Ukraine has spurred companies to walk the ESG talk…mostly

RASHMEE ROSHAN LALL March 3, 2022

The colours of the Ukrainian flag. Photo by Tina Hartung on Unsplash

Ukraine has spurred companies to walk the Environmental, Social and Governance (ESG) talk.

The news has been surprising though it shouldn’t be. After all,  ESG investors, who prize a firm’s collective conscientiousness over base profit basely earned, increasingly have a role to play.
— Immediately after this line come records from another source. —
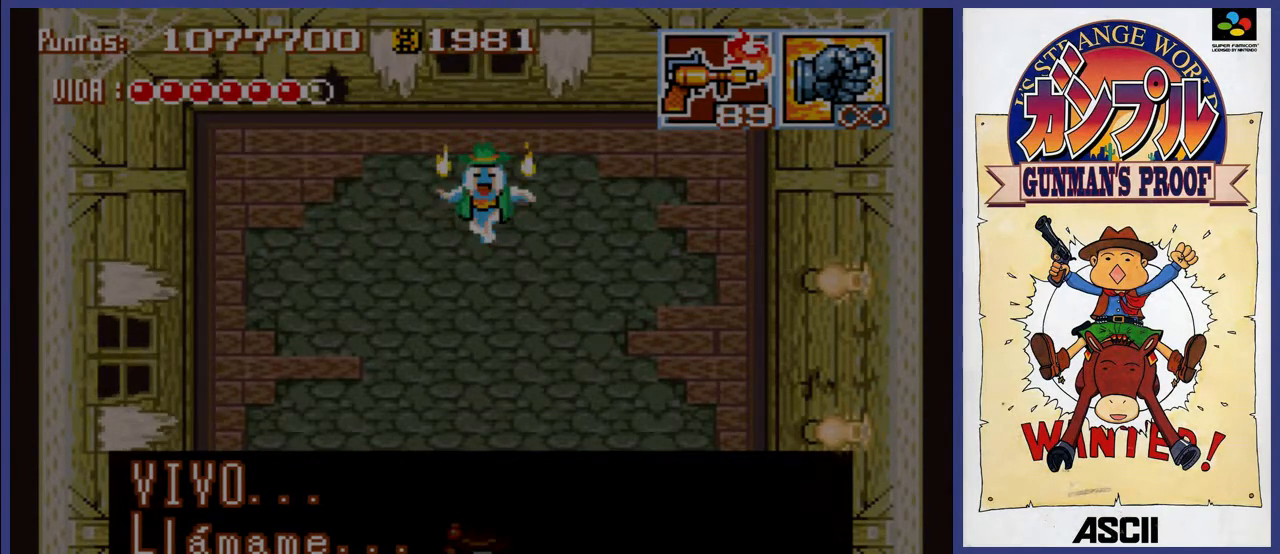
{"buttons": [], "events": []}
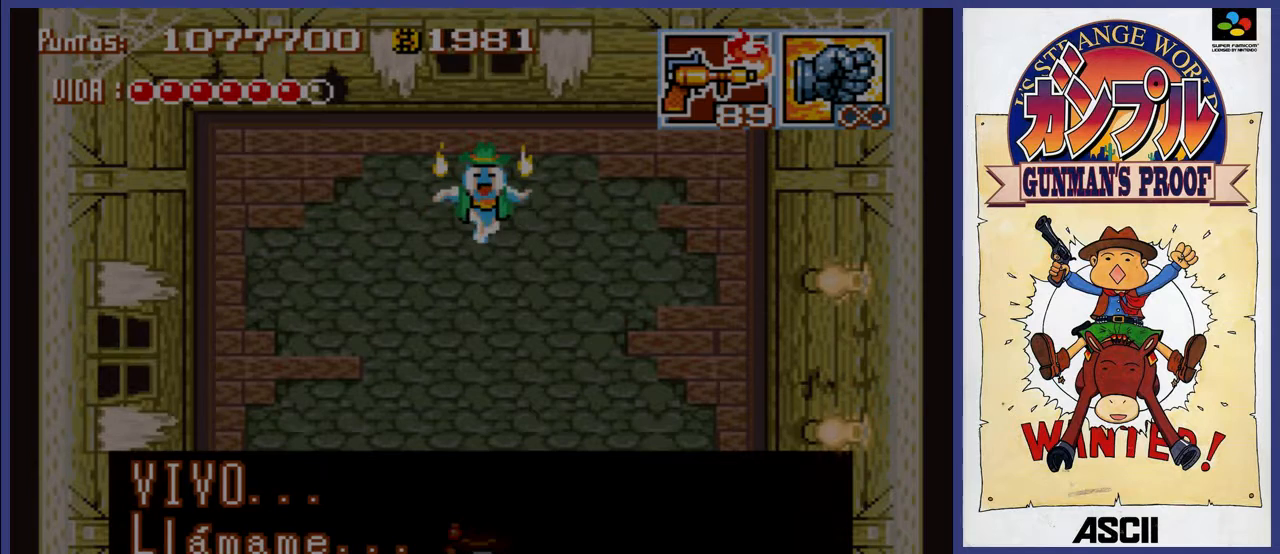
{"buttons": [], "events": []}
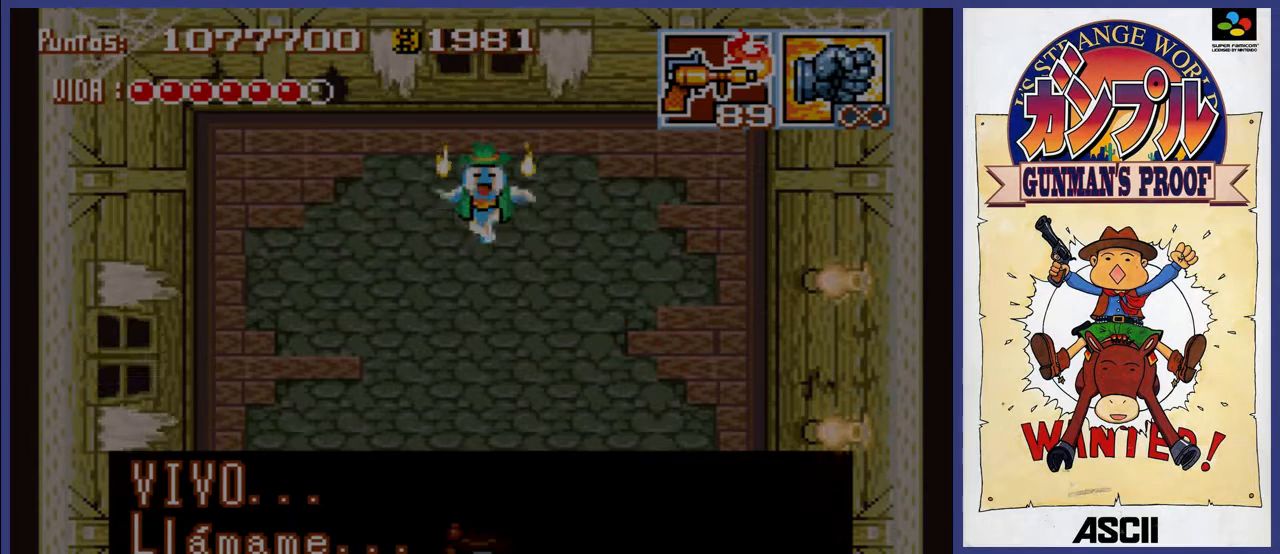
{"buttons": [], "events": []}
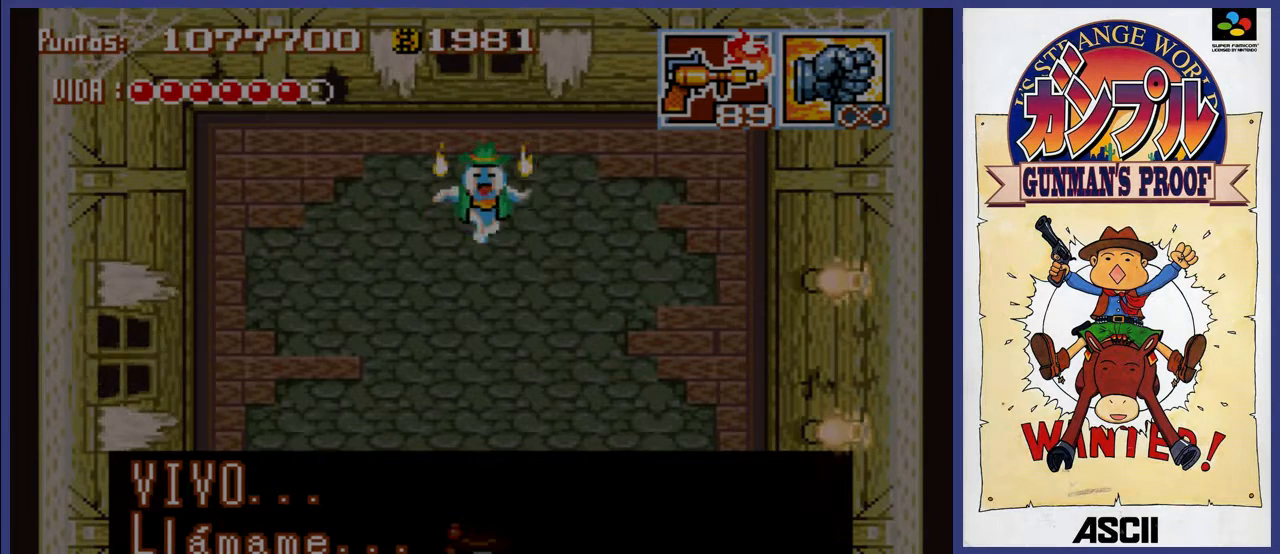
{"buttons": [], "events": [[217, "A", "down"], [350, "A", "up"]]}
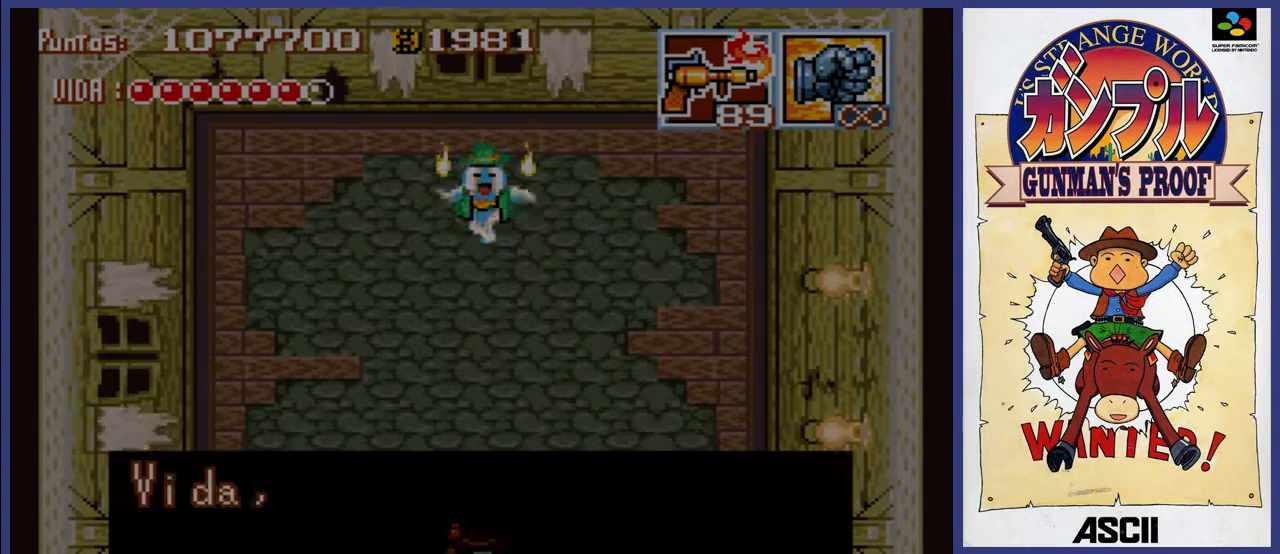
{"buttons": [], "events": []}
Consider all that’s happened in the week since Russia invaded Ukraine:

** On February 27, the British energy group BP said it would divest its stake in Russian energy firm Rosneft.

** Shell followed suit on February 28.

** The $1.3 trillion Norwegian sovereign wealth fund, the world’s largest, has begun to offload its Russian assets. (For now, the UAE’s Mubadala and the Qatar Investment Authority are said to be holding onto their Russian assets.)

** MSCI, a New York-headquartered global finance company, is exploring the appropriate treatment of Russian equities.

** Goldman Sachs has warned that Russian debt could be taken off the widely followed JPMorgan index.

** JPMorgan and Danske Bank are among asset managers to freeze funds with exposure to Russian equities.

That energy companies are on the economic frontline in this war shows how different it is from past conflicts (albeit, with the same toll of human life, suffering and hardship). As environmental campaigner Bill McKibben recently put it: “if you want to stand with the brave people of Ukraine, you need to find a way to stand against oil and gas”, to reduce energy dependence on Russia.

“After Hitler invaded the Sudetenland,” Mr McKibben said, “America turned its industrial prowess to building tanks, bombers and destroyers. Now, we must respond with renewables.”

There is more to come and much more to be done, on that front.